Both input and output channel dimensions must be a multiple of eight. Again as in cuBLAS, the Tensor Core math routines stride through input data in steps of eight values, so the dimensions of the input data must be multiples of eight.
(https://devblogs.nvidia.com/programming-tensor-cores-cuda-9/)
However, here (https://discuss.pytorch.org/t/volta-tensor-core-pytorch/18320), ngimel stated that this must be true for batch size as well?

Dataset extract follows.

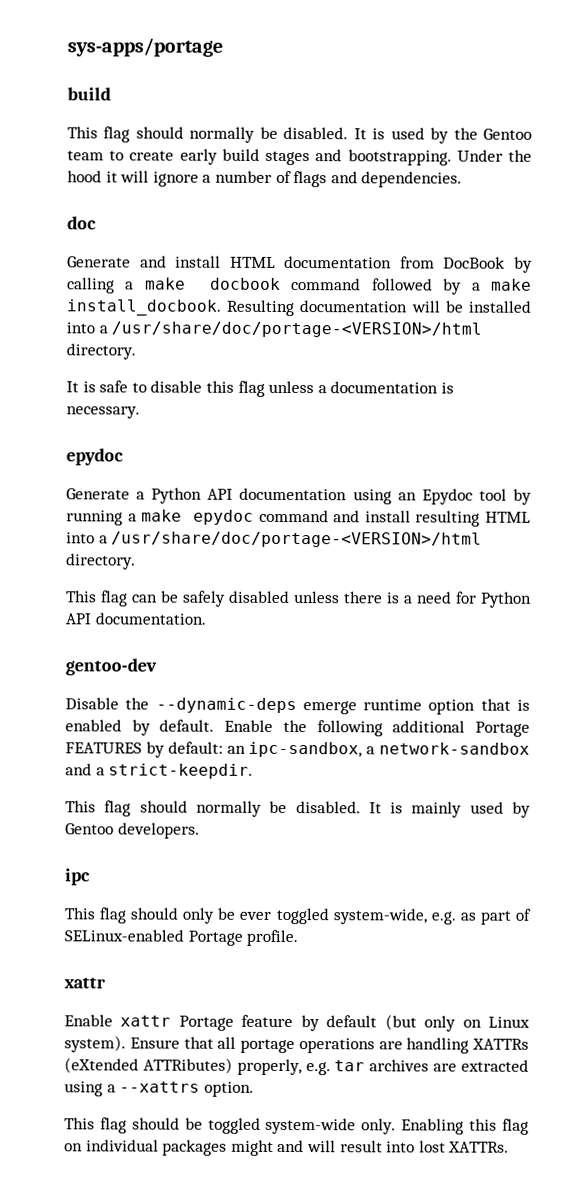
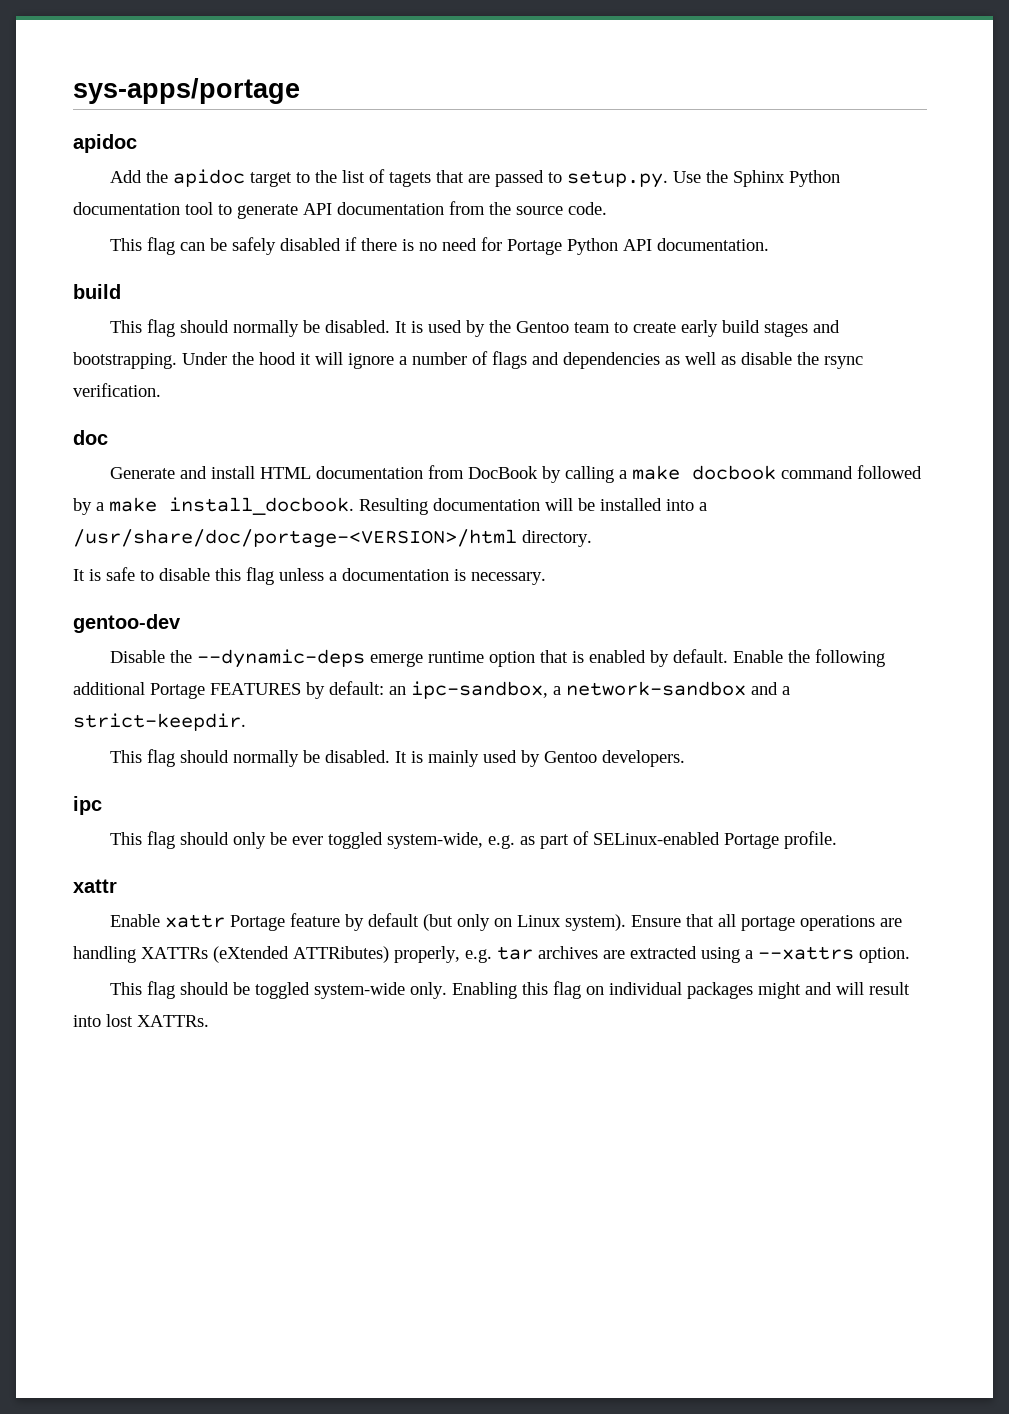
(223, 47) none -> [73,134,137,153] [109,169,840,188] [73,201,607,219] [109,237,769,255] // apidoc // Add the apidoc target to the list of tagets that are passed to setup.py. Use the Sphinx Python documentation tool to generate API documentation from the source code. // This flag can be safely disabled if there is no need for Portage Python API documentation.
[361,171,463,188] dependencies. -> [563,352,863,369] [73,383,161,397] dependencies as well as disable the rsync verification.
[66,448,124,466] [66,487,532,505] [66,509,532,527] [66,531,483,548] [66,553,136,570] [65,590,532,608] [65,612,206,625] // epydoc // Generate a Python API documentation using an Epydoc tool by running a make epydoc command and install resulting HTML into a /usr/share/doc/portage-<VERSION>/html directory. // This flag can be safely disabled unless there is a need for Python API documentation. -> (546, 578) none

I think repeating the relevant constraints for using tensor cores in the documentation would be very beneficial for new users.
Best,
Fabian
Unfortunately, your suspicion about 3D convolutions being unsupported by Tensor Cores is correct: https://github.com/NVIDIA/apex/issues/140#issuecomment-460409353. Cudnn team is aware. I think 3D convolutions were viewed as an experimental/niche thing, but they're becoming important (e.g. for medical imaging), so hopefully they will be Tensor Core-enabled soon. In my brief experience with 3D convolutional networks, the memory consumption tends to be substantial. Mixed precision will certainly help with that aspect even if it (currently) doesn't provide much speedup
Also, I believe @ngimel's version is correct. For cudnn 7.2 and earlier, you should set the batch size N, number of input channels C, and number of output channels K to multiples of 8 to allow Tensor Core use. This ensures that the dimensions of the resulting lowered GEMM are multiples of 8 (under the hood, the N,C,K%8 == 0 requirement for convolutions actually results from the same hardware constraint as the N,M,O%8 == 0 requirement for an [N, M] x [M, O] explicit GEMM).
For cudnn 7.3 and later, for NCHW convolutions (the default in pytorch), cudnn will pad the internal buffers it creates on the fly, so you no longer have to worry about the N,C,K%8 == 0 requirement. You can check the version Pytorch is using with torch.backends.cudnn.version().
To allow Tensor Cores for explicit [N, M] x [M, O] GEMMs, the requirement that N,M,O%8 == 0 is still present.
Medical imaging is exactly what I am doing, so getting the reduced VRAM consumption is great by itself already! Of course a little speed bump would be appreciated, too. I am glad to hear Nvidia is working on it!
For cudnn 7.3 and later, for NCHW convolutions (the default in pytorch), cudnn will pad the internal buffers it creates on the fly, so you no longer have to worry about the N,C,K%8 == 0 requirement. You can check the version Pytorch is using with torch.backends.cudnn.version().
I suspected something like this might be going on because I saw quite a substantial speed improvement for 2D convolutions even if this requirement was not met. I was using a U-Net like model that has 30 (30 % 8 != 0) feature maps at the very top and doubles them with every pooling operation. Changing that to 32 improved the speed even further. My guess is that this was faster because it took away the padding requirement?
Anyways, once again thanks!
(You could consider copy pasting all this useful information into the documentation for beginners :-) )
In general, GPUs like contiguous tensors in which the beginning each fastest-dim row is aligned to at least 32 bytes. The change you made may have helped with that requirement for some ops in the network, so the speedup you observed may have had nothing to do with cuDNN. Then again, it might also have made cuDNN's padding job easier (cuDNN needs to transpose the data at certain points, and inserts padding while it transposes).
Alright, I'm going to be updating the documentation substantially anyway for the merge of my "Amp 1.0" release by the end of the month. I'm giving a webinar about that today if you're interested. https://info.nvidia.com/webinar-mixed-precision-with-pytorch-reg-page.html Sorry, I should have remembered to say that earlier. I will post the presentation afterwards.
Most helpful comment
What gpu are you using? For those particular examples, I would only expect to see significant speedups on a device with Tensor Cores (Volta or Turing). Other architectures would benefit from the reduced bandwidth requirements of FP16, but the compute won't be faster than FP32 (and for some Pascal cards like the 1080Ti, the compute throughput is actually much slower in FP16).